The second book in the Rosewater series, and really, you can’t read and understand this without reading the first, so I really wouldn’t try. That said, should you happen upon this review in the far future, you could allow for a time gap between the books because you just need a general framework of the world. On the other side, that means if you read Rosewater and jumped right into this, the way Nataliya and I did, you will appreciate the lack of explanobabble that some series fall prey to. Thompson has a lot going on and needs to get to business. While Rosewater is mostly about the sensitive Kaaro, Insurrection is about… subsequent events surrounding the reveal, so everything that follows will have indirect spoilers for the first book. Yes, I get that you may not want to keep reading. (Remember: I can only remember complicated chemo regimens because I’ve worked with them for almost two decades. You think I can remember a story about aliens in Nigeria? Actually, to be honest, there’s a possibility I will; it’s that unique).
Narrative is centered around a group of four… people, with varying degrees of each viewpoint, so it can be a bit of a challenge figuring out as a reader who is central. Aminat begins the tale, followed by Jack Jacques, the ethically complicated mayor of Rosewater; Alyssa, white Rosewater woman who has lost her memory; and Anthony, the avatar/amalgam of Wormwood and humanity.
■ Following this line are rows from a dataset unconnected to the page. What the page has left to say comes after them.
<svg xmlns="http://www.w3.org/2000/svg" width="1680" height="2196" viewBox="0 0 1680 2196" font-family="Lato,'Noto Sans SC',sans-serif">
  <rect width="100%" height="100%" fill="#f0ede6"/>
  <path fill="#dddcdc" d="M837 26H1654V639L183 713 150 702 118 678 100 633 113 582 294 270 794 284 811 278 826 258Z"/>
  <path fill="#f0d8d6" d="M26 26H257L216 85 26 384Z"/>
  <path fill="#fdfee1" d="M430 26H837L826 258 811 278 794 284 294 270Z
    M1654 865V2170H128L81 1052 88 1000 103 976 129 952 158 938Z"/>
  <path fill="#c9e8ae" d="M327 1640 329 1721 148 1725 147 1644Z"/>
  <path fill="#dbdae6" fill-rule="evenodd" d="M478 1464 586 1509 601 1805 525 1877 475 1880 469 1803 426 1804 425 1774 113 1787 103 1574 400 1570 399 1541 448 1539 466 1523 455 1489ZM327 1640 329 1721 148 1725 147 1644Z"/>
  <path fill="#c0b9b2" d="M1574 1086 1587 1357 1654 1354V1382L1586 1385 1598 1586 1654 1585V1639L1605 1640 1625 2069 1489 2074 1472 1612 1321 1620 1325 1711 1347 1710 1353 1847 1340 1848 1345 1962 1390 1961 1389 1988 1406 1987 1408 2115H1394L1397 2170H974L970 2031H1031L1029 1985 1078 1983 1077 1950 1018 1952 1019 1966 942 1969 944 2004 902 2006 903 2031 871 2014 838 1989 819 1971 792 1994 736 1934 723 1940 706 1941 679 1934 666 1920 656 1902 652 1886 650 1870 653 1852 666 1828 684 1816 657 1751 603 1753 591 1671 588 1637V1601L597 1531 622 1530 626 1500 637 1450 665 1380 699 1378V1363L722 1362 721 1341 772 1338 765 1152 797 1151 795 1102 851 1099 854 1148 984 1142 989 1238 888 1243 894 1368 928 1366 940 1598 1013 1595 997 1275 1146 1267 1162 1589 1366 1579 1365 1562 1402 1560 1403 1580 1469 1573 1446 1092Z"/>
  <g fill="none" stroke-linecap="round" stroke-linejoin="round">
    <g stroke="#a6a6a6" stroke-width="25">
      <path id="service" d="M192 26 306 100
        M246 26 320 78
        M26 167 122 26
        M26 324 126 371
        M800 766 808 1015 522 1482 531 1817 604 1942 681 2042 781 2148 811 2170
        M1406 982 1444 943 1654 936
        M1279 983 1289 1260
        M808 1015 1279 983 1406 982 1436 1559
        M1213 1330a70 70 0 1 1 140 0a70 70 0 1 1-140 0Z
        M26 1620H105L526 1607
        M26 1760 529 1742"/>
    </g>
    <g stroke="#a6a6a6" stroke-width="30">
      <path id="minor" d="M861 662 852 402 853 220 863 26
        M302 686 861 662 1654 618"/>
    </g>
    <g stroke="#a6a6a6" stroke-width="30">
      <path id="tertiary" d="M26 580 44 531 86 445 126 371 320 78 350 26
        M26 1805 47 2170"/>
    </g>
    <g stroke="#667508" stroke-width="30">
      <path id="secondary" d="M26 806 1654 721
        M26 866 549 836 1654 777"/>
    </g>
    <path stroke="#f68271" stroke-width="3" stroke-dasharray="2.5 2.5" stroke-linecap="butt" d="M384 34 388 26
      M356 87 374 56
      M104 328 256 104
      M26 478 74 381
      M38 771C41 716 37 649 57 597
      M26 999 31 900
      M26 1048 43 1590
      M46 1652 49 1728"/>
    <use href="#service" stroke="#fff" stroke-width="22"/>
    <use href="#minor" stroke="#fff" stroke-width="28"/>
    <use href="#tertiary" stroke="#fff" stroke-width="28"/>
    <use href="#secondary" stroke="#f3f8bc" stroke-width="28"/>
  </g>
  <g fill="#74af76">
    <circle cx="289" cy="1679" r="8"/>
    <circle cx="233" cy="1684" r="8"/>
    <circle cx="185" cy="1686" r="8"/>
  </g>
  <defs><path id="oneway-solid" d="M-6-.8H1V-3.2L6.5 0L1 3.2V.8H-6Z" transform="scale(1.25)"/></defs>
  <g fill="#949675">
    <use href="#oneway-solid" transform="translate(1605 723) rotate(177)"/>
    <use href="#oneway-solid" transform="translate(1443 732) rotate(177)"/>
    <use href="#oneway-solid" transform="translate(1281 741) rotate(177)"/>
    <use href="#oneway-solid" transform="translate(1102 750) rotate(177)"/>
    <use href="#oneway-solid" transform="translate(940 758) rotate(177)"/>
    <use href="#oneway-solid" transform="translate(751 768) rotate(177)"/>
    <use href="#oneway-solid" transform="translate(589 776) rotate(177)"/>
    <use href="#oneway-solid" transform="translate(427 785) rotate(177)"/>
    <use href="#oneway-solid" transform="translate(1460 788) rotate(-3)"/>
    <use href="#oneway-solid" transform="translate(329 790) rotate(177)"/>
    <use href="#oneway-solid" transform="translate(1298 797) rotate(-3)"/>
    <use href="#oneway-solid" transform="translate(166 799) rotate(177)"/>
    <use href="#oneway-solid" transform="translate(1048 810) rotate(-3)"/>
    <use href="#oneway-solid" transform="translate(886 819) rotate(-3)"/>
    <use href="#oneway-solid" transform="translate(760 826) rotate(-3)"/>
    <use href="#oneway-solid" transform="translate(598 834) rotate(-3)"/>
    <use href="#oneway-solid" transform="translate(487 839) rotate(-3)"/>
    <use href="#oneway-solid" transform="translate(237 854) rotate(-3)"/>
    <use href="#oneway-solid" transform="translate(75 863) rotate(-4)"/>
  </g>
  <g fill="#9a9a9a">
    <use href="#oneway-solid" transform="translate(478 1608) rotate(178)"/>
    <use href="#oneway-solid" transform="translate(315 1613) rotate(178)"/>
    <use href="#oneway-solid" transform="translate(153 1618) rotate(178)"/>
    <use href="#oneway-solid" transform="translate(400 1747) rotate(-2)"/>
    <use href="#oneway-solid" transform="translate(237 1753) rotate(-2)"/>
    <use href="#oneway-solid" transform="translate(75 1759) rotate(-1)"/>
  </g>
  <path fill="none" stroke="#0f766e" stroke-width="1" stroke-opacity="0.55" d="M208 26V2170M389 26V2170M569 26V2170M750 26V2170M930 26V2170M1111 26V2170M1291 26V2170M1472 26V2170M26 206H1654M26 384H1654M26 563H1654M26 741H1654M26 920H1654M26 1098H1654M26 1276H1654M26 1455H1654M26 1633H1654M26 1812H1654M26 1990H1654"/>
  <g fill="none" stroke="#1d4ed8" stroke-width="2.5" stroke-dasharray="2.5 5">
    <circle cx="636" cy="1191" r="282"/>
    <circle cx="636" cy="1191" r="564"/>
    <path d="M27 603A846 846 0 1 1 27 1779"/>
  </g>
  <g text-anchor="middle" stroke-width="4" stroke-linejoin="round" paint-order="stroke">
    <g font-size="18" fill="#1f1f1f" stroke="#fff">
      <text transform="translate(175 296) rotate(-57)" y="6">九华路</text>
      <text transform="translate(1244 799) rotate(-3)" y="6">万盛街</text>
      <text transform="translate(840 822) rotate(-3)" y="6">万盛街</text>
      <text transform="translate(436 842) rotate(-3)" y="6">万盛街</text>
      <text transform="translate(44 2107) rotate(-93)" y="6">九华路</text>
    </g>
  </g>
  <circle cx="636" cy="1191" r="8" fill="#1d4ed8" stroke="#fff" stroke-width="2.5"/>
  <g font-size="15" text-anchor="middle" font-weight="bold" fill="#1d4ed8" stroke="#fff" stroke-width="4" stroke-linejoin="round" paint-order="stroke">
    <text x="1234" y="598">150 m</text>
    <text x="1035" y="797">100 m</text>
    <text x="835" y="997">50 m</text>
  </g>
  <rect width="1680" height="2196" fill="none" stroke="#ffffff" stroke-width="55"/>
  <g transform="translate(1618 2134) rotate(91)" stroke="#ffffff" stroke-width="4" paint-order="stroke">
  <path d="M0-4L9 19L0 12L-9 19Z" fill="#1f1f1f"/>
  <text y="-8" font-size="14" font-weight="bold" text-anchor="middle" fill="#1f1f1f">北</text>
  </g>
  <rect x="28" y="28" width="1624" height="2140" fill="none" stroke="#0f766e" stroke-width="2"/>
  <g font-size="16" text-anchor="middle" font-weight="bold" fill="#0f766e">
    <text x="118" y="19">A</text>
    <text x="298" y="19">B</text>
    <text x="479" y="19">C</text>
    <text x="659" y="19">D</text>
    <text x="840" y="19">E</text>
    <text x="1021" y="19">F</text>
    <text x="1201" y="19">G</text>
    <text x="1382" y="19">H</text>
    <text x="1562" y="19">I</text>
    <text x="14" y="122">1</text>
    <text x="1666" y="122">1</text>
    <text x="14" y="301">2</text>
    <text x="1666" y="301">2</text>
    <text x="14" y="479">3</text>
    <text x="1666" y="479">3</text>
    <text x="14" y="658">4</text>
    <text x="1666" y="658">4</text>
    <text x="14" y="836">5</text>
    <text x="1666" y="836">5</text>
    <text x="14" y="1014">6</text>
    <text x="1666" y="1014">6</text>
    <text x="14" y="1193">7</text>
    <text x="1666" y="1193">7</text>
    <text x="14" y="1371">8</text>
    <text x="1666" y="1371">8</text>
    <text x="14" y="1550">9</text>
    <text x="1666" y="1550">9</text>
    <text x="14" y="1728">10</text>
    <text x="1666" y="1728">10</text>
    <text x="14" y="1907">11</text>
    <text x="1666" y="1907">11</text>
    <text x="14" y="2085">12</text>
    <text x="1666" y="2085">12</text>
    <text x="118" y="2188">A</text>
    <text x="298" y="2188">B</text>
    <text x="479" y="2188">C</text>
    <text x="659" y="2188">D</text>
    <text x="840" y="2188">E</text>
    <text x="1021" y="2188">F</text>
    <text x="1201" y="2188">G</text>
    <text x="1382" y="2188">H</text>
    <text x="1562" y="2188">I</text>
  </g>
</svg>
Kaaro plays a more insignificant role, so if you are hoping for more of his specific character arc, prepare to let go of expectations, although I did appreciate the appearance of Yaro, his dog. An early sensitive who was brought into S45 gets a turn. Will is the last viewpoint, an author brought in to be a chronicler, but there will also be pieces of his novel scattered through the book. It’s a bit confusing, but I think Thompson is hoping to convey the chaos of both environmental and political change causing further upheaval (METAPHORALERT). In this, it is very much a book of our times.
I feel like the characters were as well-rounded as possible, given the constraints of time and narrative, and Jack will be the anti-hero you come to understand, if not appreciate. While it originally seems like Amarit will be playing an active role, she ends up being more of a tool in a political game, still deferential to S45 and the brother crutch. Unfortunately for me, I think the variety of viewpoints leads to overmuch detail in the wrong places. The early S45 character could have been left out, and Alyssa’s midstory-viewpoint minimalized. Word count could have been given instead to Anthony, for clarifying the alien world-finding philosophy, or to Amarit surviving in Rosewater, giving insight into life for the ordinary person. I tend to feel like more threads ends up in a more chaotic color weave, not necessarily a more complex one–at least here. Some people can achieve that riotous complexity. Your mileage may vary with how much you feel Thompson does.
World-building remains complicated, and in this installment, both the Nigerian-Rosewater relations and the alien complications are fleshed out, so to speak (groan). We get more insight into the local history of Rosewater, and the chaos of everyday life there. Although I’m no expert on western Africa, I can’t help feeling like Thompson is drawing more on current politics than future. It makes for a curious blend of contemporary and futuristic feel.
The plot is fast paced with a lot of action, as you might expect with such a title. There are likely some trigger-warnings here, and again this is where it feels contemporary. There is a brief mention made of a rape-camp and frequent mention of ‘necklacing’ as a punishment. Although it becomes more disturbing when you realize, hopefully, that necklacing has been a rare occurrence in any part of Africa and tends to horrify people when it occurs. So I’m not sure what Thompson is implying by bringing it back as an apparent social control.
Overall, I found it a fascinating read that provided a lot of fodder for thought and discussion. It feels a little like one of those nicely done big-budget sci-fi films that maybe lacks detail and finesse on scrutiny, but holds up fine on first go-through, and absolutely works as great after-movie conversation.
Many, many thanks to Nataliya for waiting for me and participating in a buddy read. I sincerely enjoyed our conversations about this book!